One Year Pond Study Week 23: A Mystery at the Pond

Our pond this week:

When we arrived at our pond for our weekly study, we were not expecting anything out of the norm.  Everything at first glance looked the same, everything sounded the same.  Really, everything was the same as it always had been.  We did our usual walking around the perimeter of the pond, taking photos, running back and forth sharing all we had found, until I heard a squeal from my youngest twin.  She would be my loudest child and I am forever telling her to turn her volume down a few decibels.  I glanced up and one look at her face told me she had found something new.  It was a nest!

There is a nest underneath all that growth, this was the best photo I managed
There is a nest underneath all that growth, this was the best photo I managed

We were a bit puzzled, as we knew the Moorhens had a nest and had hatched three chicks already; the Mallard ducks were past their mating season, all the males having molted and now looking very akin to their female counterparts; the Mandarin duck the children had spotted at one of our other ponds with a mate; the Heron was a loner and the nest was no way big enough and ditto the Canada Geese, who anyway hadn’t been seen for a while.  So who did the nest belong to?

We carried walking around hoping to see evidence of some chicks.  Thing was we really didn’t know what we were looking for.  We didn’t need to wait for long, because in the undergrowth we caught sight of this little chick and it’s mum:


A Moorhen and one little chick!

We were a bit confused, surely the Moorhens had only just had a set of chicks.  And we were certain we had seen one of them earlier on.  We had a good look around and there all three were, looking larger than life:


Then we got thinking.  What if those chicks, who didn’t really look like Moorhens anymore weren’t actually Moorhen chicks but a chick of another sort.  After all they had sort of grown to rather large proportions seemingly overnight.  However, as we watched them we noticed something about them which we had found out was peculiar to Moorhens: they don’t have webbed feet, which for a  water bird is very unusual:


These were definitely the Moorhen chicks of the past few weeks.  This means that not only have our chicks survived but their incredibly clever Mummy and Daddy have made a new little chick!  This may not seem that miraculous, seeing as that is what birds are meant to do, until you consider that my mum has lived near this pond for many, many years, but has never noticed any chicks.  And now we have two sets.  A quip about waiting for ages for a bus and then three turn up at once is on the tip of my tongue, but I shall resist!   Way to go, little Moorhens!!


If you want to give them a cheer, please feel free! (we did!)


  1. Wow, that’s very unusual.
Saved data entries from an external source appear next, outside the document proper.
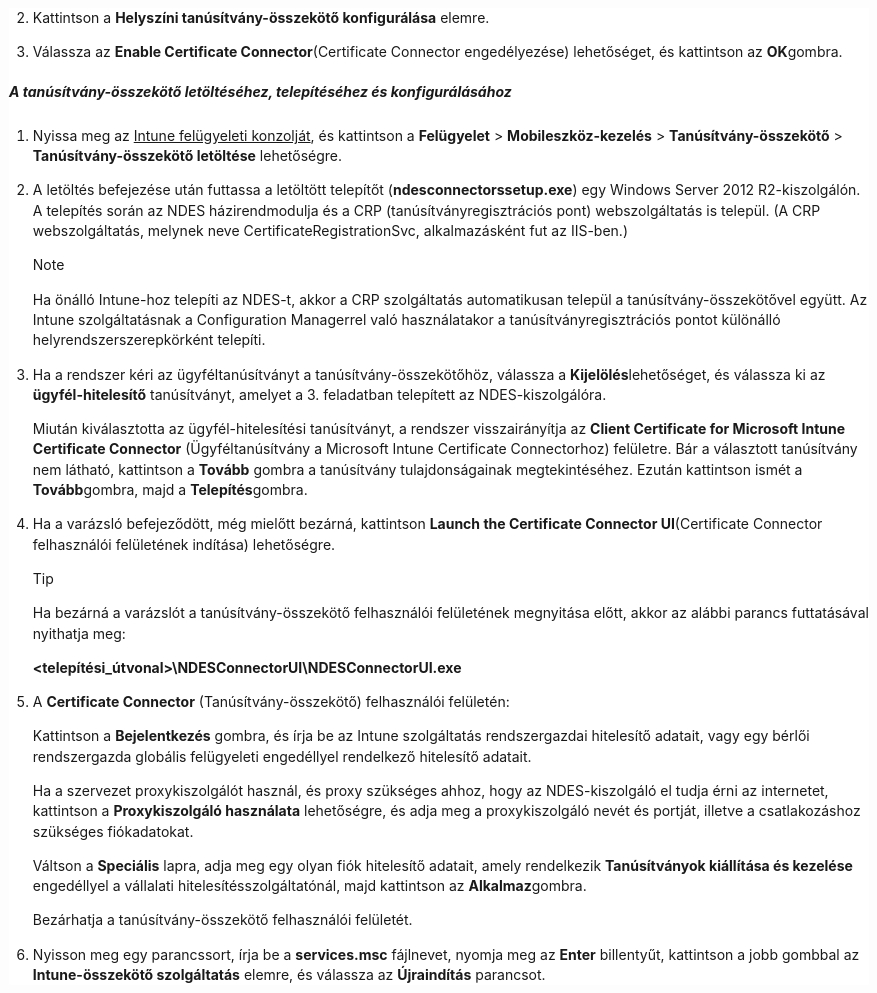 2.  Kattintson a **Helyszíni tanúsítvány-összekötő konfigurálása** elemre.

3.  Válassza az **Enable Certificate Connector**(Certificate Connector engedélyezése) lehetőséget, és kattintson az **OK**gombra.

##### A tanúsítvány-összekötő letöltéséhez, telepítéséhez és konfigurálásához

1.  Nyissa meg az [Intune felügyeleti konzolját](https://manage.microsoft.com), és kattintson a **Felügyelet** &gt; **Mobileszköz-kezelés** &gt; **Tanúsítvány-összekötő** &gt; **Tanúsítvány-összekötő letöltése** lehetőségre.

2.  A letöltés befejezése után futtassa a letöltött telepítőt (**ndesconnectorssetup.exe**) egy Windows Server 2012 R2-kiszolgálón. A telepítés során az NDES házirendmodulja és a CRP (tanúsítványregisztrációs pont) webszolgáltatás is települ. (A CRP webszolgáltatás, melynek neve CertificateRegistrationSvc, alkalmazásként fut az IIS-ben.)

    > [!NOTE]
    > Ha önálló Intune-hoz telepíti az NDES-t, akkor a CRP szolgáltatás automatikusan települ a tanúsítvány-összekötővel együtt. Az Intune szolgáltatásnak a Configuration Managerrel való használatakor a tanúsítványregisztrációs pontot különálló helyrendszerszerepkörként telepíti.

3.  Ha a rendszer kéri az ügyféltanúsítványt a tanúsítvány-összekötőhöz, válassza a **Kijelölés**lehetőséget, és válassza ki az **ügyfél-hitelesítő** tanúsítványt, amelyet a 3. feladatban telepített az NDES-kiszolgálóra.

    Miután kiválasztotta az ügyfél-hitelesítési tanúsítványt, a rendszer visszairányítja az **Client Certificate for Microsoft Intune Certificate Connector** (Ügyféltanúsítvány a Microsoft Intune Certificate Connectorhoz) felületre. Bár a választott tanúsítvány nem látható, kattintson a **Tovább** gombra a tanúsítvány tulajdonságainak megtekintéséhez. Ezután kattintson ismét a **Tovább**gombra, majd a **Telepítés**gombra.

4.  Ha a varázsló befejeződött, még mielőtt bezárná, kattintson **Launch the Certificate Connector UI**(Certificate Connector felhasználói felületének indítása) lehetőségre.

    > [!TIP]
    > Ha bezárná a varázslót a tanúsítvány-összekötő felhasználói felületének megnyitása előtt, akkor az alábbi parancs futtatásával nyithatja meg:
    >
    > **&lt;telepítési_útvonal&gt;\NDESConnectorUI\NDESConnectorUI.exe**

5.  A **Certificate Connector** (Tanúsítvány-összekötő) felhasználói felületén:

    Kattintson a **Bejelentkezés** gombra, és írja be az Intune szolgáltatás rendszergazdai hitelesítő adatait, vagy egy bérlői rendszergazda globális felügyeleti engedéllyel rendelkező hitelesítő adatait.

    Ha a szervezet proxykiszolgálót használ, és proxy szükséges ahhoz, hogy az NDES-kiszolgáló el tudja érni az internetet, kattintson a **Proxykiszolgáló használata** lehetőségre, és adja meg a proxykiszolgáló nevét és portját, illetve a csatlakozáshoz szükséges fiókadatokat.

    Váltson a **Speciális** lapra, adja meg egy olyan fiók hitelesítő adatait, amely rendelkezik **Tanúsítványok kiállítása és kezelése** engedéllyel a vállalati hitelesítésszolgáltatónál, majd kattintson az **Alkalmaz**gombra.

    Bezárhatja a tanúsítvány-összekötő felhasználói felületét.

6.  Nyisson meg egy parancssort, írja be a **services.msc** fájlnevet, nyomja meg az **Enter** billentyűt, kattintson a jobb gombbal az **Intune-összekötő szolgáltatás** elemre, és válassza az **Újraindítás** parancsot.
A moorhen’s cluth size is usually 8, laying one egg a day. A few eggs will hatch earlier than others, although the difference in hatching time is normally a few days. It is very unusual for the last egg to hatch weeks after the first ones. What an interesting discovery for your pond study!

  2. What a joy! It is a wonderful experience to watch a nature subject for a whole year because you get so much out of comparing and observing. Thanks for sharing your updates with the OHC Blog Carnival.